--- EXTRACT TO READ ---
This is a personal project I wanted to undergo after completing my Google Data Analytics Certificate. I am a recent FromSoftware fan and was curious about what percentage of Elden Ring players complete certain bosses. Then, if there was any pattern found between completed bosses and their stats.
Steam API Data from 10/10/2022
Elden Ring is an open-world game by FromSoftware and has achievements tied to specific bosses. In this project, I found the achievement name, the corresponding bosses and then pulled those bosses’ stats. Then, I took that information and looked for patterns.
I used .csv files for most of the exported files so that I can more easily move the files between applications for analysis.
Todd Birchard (copied json_extract from his article)
Since Elden Ring is an open-world game, it can not be determined where a player may have “given up” in the storyline. There are a few achievements tied to required events, but those are not explored in this particular project.
Furthermore, a player may stumble upon a boss too early and never return to a boss after repeated defeats. I would need in-game map information to delve into the possibility of those scenarios, which is not within the scope of this project.
Finally, there are differences in bosses’ move sets and relative difficulty. This would require frame data, movement speeds, and other information I do not have access to.
Which bosses are completed most and least by Elden Ring owners on Steam?
Are there patterns between the most/least completed bosses and their absorption or resistance values?
How could one use this data to inform a specific build or strategy in game?
Margit, Godrick, Red Wolf of Radagon, and Leonine Misbegotten are the most defeated bosses. The Regal Ancestor Spirit, Mohg, Malenia, Lichdragon Fortissax are the least defeated bosses.
There is an increase in the average absorption and resistance values for bosses with <43.10% completion.
If doing a specific run or build it can be important to avoid depending too much on status effects and elemental damage weapons or spells.
Full disclosure, I am not a data scientist and I learned basic Python in high school and only picked it up again recently. Perhaps, in the future, I can come back and improve upon these data collection codes as I continue to learn more.
--- EXCERPTED RECORDS ---
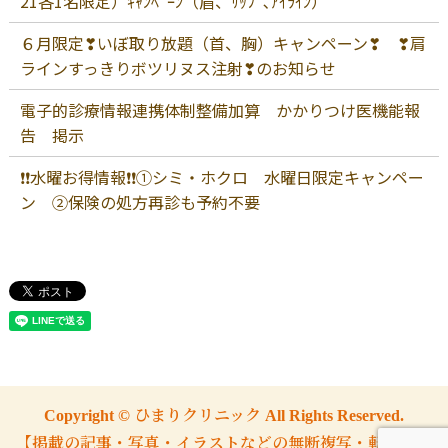
21各1名限定）ｷｬﾝﾍﾟｰﾝ（眉、ﾘｯﾌﾟ､ｱｲﾗｲﾝ）
６月限定❣いぼ取り放題（首、胸）キャンペーン❣ ❣肩
ラインすっきりボツリヌス注射❣のお知らせ
電子的診療情報連携体制整備加算 かかりつけ医機能報
告 掲示
❗❗水曜お得情報❗❗①シミ・ホクロ 水曜日限定キャンペー
ン ②保険の処方再診も予約不要
Copyright © ひまりクリニック All Rights Reserved.
【掲載の記事・写真・イラストなどの無断複写・転載を禁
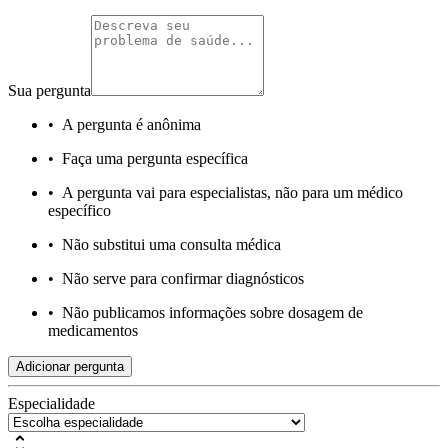
Sua pergunta
•
A pergunta é anônima
•
Faça uma pergunta específica
•
A pergunta vai para especialistas, não para um médico
específico
•
Não substitui uma consulta médica
•
Não serve para confirmar diagnósticos
•
Não publicamos informações sobre dosagem de
medicamentos
Adicionar pergunta
Especialidade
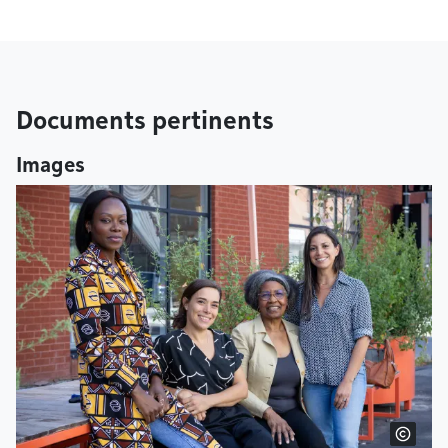
Documents pertinents
Images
---
EXERCISES:
#1 Copy out the passage of the Elden Ring boss analysis that opens with the words containing "Are there patterns" and closes with "to learn more.".
#2 Write what follows the last sentence of the Elden Ring boss completion write-up.

RESPONSES IN ORDER:
#1
Are there patterns between the most/least completed bosses and their absorption or resistance values?
How could one use this data to inform a specific build or strategy in game?
Margit, Godrick, Red Wolf of Radagon, and Leonine Misbegotten are the most defeated bosses. The Regal Ancestor Spirit, Mohg, Malenia, Lichdragon Fortissax are the least defeated bosses.
There is an increase in the average absorption and resistance values for bosses with <43.10% completion.
If doing a specific run or build it can be important to avoid depending too much on status effects and elemental damage weapons or spells.
Full disclosure, I am not a data scientist and I learned basic Python in high school and only picked it up again recently. Perhaps, in the future, I can come back and improve upon these data collection codes as I continue to learn more.

#2
Steam API allows Steam users to access public user data. json_extract was taken from Todd Birchard. The following code returns the Elden Ring achievement names and the percentage of players who own Elden Ring that have that achievement:
import pandas as pd
import requests
import numpy as np
#Elden Ring Steam ID
game_id = '1245620'
responses = requests.get("http://api.steampowered.com/ISteamUserStats/GetGlobalAchievementPercentagesForApp/v0002/?gameid="+game_id+"format=json")
#json_extract is from Todd Birchard on hackersandslackers.com
def json_extract(obj, key):
"""Recursively fetch values from nested JSON."""
arr = []
def extract(obj, arr, key):
"""Recursively search for values of key in JSON tree."""
if isinstance(obj, dict):
for k, v in obj.items():
if isinstance(v, (dict, list)):
extract(v, arr, key)
elif k == key:
arr.append(v)
elif isinstance(obj, list):
for item in obj:
extract(item, arr, key)
return arr
values = extract(obj, arr, key)
return values
#Combine name with percentages into one dataframe
df_name = json_extract(responses.json(), 'name')
df_percent = json_extract(responses.json(), 'percent')
test = np.column_stack((df_name,df_percent))
df = pd.DataFrame(test, columns=['ID','Percent'])
#comment following line to stop file from being overwritten
#csv = df.to_csv('./data/download/steam_api_data.csv')
df.head()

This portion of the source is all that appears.